Phronomy.configure do |c|
  c.memory_compression = [pruner, summary]   # applied in order: pruner first, then summary
end

Replace the Phronomy.configure block above with a ConversationManager compression: argument:

# Summary compression (calls an LLM when history exceeds max_tokens):
manager = Phronomy::Memory::ConversationManager.new(
  storage:     Phronomy::Memory::Storage::InMemory.new,
  retrieval:   Phronomy::Memory::Retrieval::Recent.new(k: 10),
  compression: summary
)

# ToolOutputPruner alone for cheap, LLM-free compression:
manager = Phronomy::Memory::ConversationManager.new(
  storage:     Phronomy::Memory::Storage::InMemory.new,
  retrieval:   Phronomy::Memory::Retrieval::Recent.new(k: 10),
  compression: pruner
)

Examples

Runnable examples covering all major features are available in the phronomy-examples repository.

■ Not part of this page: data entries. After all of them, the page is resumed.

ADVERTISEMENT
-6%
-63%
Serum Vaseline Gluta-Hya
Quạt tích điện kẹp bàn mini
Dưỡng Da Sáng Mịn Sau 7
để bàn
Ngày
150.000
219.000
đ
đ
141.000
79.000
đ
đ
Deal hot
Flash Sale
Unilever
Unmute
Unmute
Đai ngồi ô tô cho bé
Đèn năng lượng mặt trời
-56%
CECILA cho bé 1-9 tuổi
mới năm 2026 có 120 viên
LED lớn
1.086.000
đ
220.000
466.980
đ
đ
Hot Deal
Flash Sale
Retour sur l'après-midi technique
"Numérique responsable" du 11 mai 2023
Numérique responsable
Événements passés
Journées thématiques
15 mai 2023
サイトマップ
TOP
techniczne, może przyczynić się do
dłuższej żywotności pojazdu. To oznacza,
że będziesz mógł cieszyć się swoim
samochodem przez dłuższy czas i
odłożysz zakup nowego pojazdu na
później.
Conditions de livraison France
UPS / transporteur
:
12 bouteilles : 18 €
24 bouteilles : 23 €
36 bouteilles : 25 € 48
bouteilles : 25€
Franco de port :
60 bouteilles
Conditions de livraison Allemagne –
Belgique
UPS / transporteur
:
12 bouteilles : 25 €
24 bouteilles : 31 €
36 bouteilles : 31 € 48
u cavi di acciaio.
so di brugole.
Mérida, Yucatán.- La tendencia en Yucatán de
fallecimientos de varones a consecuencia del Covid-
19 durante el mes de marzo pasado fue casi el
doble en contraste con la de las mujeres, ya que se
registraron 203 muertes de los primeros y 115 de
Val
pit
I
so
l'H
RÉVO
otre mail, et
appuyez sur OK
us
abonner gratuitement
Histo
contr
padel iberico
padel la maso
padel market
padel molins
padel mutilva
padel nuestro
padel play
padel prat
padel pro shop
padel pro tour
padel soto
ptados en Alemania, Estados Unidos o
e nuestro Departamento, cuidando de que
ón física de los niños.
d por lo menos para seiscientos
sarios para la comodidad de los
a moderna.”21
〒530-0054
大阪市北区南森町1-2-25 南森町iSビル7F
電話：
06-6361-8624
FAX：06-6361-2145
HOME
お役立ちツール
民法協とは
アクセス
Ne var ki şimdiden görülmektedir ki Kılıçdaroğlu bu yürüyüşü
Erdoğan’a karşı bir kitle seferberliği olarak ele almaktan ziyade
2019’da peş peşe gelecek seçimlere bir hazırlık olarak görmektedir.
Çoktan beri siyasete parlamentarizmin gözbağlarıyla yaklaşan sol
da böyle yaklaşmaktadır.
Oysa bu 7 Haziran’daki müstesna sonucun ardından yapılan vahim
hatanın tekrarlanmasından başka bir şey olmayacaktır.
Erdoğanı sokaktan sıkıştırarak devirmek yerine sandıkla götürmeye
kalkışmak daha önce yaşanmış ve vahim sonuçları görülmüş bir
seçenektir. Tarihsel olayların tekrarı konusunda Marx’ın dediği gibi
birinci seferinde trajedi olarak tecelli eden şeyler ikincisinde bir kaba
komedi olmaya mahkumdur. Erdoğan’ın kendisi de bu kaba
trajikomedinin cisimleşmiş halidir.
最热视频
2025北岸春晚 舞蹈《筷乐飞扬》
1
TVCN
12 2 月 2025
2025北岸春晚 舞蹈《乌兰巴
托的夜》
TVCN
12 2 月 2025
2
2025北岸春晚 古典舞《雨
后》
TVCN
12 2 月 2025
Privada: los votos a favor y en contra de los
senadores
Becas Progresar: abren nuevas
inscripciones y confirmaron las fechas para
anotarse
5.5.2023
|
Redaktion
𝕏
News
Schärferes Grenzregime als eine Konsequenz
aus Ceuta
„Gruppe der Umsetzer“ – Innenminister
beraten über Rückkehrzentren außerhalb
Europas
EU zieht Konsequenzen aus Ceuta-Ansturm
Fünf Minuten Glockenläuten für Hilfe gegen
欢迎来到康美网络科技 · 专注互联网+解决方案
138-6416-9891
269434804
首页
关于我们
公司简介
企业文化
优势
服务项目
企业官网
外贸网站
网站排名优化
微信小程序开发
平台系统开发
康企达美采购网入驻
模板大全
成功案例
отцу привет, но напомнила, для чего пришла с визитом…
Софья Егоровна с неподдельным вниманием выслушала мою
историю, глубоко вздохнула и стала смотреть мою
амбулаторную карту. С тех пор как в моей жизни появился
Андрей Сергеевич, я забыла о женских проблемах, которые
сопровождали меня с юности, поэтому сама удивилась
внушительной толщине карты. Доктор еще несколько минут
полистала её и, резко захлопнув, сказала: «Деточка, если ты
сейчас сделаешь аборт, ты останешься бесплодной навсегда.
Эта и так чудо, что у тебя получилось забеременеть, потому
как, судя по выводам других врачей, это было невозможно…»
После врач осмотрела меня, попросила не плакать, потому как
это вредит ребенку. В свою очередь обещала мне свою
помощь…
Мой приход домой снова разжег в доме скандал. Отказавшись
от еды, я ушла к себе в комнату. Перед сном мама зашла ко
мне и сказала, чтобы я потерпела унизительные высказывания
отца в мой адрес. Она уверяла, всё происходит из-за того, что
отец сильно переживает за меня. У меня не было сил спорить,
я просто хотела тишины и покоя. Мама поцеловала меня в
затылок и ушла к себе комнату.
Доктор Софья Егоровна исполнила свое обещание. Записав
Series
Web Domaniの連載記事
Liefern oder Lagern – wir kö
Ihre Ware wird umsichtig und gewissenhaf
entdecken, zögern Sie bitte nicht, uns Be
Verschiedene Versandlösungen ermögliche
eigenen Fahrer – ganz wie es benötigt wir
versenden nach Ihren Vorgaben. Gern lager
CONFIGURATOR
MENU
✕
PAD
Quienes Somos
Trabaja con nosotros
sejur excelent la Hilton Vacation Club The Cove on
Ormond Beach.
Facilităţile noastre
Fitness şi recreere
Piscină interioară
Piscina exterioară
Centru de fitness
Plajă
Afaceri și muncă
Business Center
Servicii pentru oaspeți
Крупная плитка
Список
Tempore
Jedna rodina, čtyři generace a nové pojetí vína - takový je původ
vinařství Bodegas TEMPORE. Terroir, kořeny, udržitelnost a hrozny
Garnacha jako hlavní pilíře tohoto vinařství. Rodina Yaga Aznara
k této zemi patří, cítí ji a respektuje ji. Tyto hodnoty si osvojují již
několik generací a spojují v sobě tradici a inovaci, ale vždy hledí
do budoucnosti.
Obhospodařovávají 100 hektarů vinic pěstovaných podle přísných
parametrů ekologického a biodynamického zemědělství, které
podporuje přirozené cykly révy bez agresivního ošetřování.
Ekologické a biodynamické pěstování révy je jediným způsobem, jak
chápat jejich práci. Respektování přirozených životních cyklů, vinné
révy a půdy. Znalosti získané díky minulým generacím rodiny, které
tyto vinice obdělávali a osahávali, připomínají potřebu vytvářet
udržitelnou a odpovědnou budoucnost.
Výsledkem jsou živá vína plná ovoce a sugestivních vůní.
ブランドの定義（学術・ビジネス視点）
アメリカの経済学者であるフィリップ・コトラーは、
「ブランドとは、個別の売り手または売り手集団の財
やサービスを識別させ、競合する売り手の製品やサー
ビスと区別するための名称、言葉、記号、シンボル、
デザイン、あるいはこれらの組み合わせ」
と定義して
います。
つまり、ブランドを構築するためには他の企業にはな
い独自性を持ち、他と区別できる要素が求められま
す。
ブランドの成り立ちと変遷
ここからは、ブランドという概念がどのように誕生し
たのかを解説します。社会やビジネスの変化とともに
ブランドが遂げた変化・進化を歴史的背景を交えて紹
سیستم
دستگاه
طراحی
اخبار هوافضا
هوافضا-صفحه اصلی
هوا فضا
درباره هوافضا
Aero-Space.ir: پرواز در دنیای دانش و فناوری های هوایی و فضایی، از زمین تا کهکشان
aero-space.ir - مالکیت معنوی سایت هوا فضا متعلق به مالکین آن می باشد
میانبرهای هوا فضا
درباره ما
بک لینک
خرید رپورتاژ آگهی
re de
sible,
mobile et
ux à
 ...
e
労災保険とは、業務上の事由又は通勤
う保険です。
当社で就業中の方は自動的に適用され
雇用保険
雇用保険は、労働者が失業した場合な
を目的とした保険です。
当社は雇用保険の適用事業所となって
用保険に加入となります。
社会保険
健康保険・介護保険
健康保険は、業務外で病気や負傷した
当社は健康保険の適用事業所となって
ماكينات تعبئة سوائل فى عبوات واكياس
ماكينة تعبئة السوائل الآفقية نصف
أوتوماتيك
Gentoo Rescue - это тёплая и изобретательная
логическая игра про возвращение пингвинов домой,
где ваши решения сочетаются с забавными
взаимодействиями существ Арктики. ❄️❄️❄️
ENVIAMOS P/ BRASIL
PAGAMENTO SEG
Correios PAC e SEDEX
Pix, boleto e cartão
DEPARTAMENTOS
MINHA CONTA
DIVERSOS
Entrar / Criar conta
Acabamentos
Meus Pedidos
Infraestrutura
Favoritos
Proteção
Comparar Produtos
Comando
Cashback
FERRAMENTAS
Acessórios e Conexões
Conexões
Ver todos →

Each example lives in its own numbered directory and can be run with:

bundle exec ruby NN_example_name/run.rb
# Directory What it demonstrates
01 01_basic_chain/ PromptTemplate → LLMChain pipeline
02 02_react_agent/ ReAct tool-calling agent
03 03_state_graph/ Stateful workflow with wait_state/send_event
04 04_interrupt_resume/ Human-in-the-loop wait_state and resume
05 05_multi_agent/ Multi-agent coordination via Agent-as-Tool
06 06_guardrails/ Input/output guardrails
07 07_tracing/ Custom observability with Langfuse tracer
08 08_mcp_tool/ MCP tool integration
09 09_rails_chat/ Rails chat app with ActionCable streaming
10 10_context_management/ Token budget and context pruning
11 11_agent_streaming/ Streaming agent responses
12 12_prompt_template/ Advanced prompt templates
13 13_mcp_http_tool/ HTTP-based MCP tool server
14 14_code_review/ Automated code review agent
15 15_rails_secure_chat/ Rails chat with PII guardrails and secure memory
16 16_before_completion_hook/ Global/class/instance before_completion hooks
17 17_multi_agent_handoff/ Hub-and-spoke agent routing via Runner
18 18_rails_agent_job/ Rails app with AgentJob + ActionCable streaming
19 19_trust_pipeline/ Trustworthy output via Citation Tracking + Self-Review + Confidence Gate

Development

After checking out the repo, install dependencies:

bin/setup

Run the unit test suite:

bundle exec rspec spec/phronomy

Run the integration tests (requires a running LLM endpoint):

bundle exec rspec spec/integration --tag integration

Launch an interactive console:

bin/console

Contributing

Bug reports and pull requests are welcome on GitHub at https://github.com/Raizo-TCS/phronomy.

License

The gem is available as open source under the terms of the MIT License.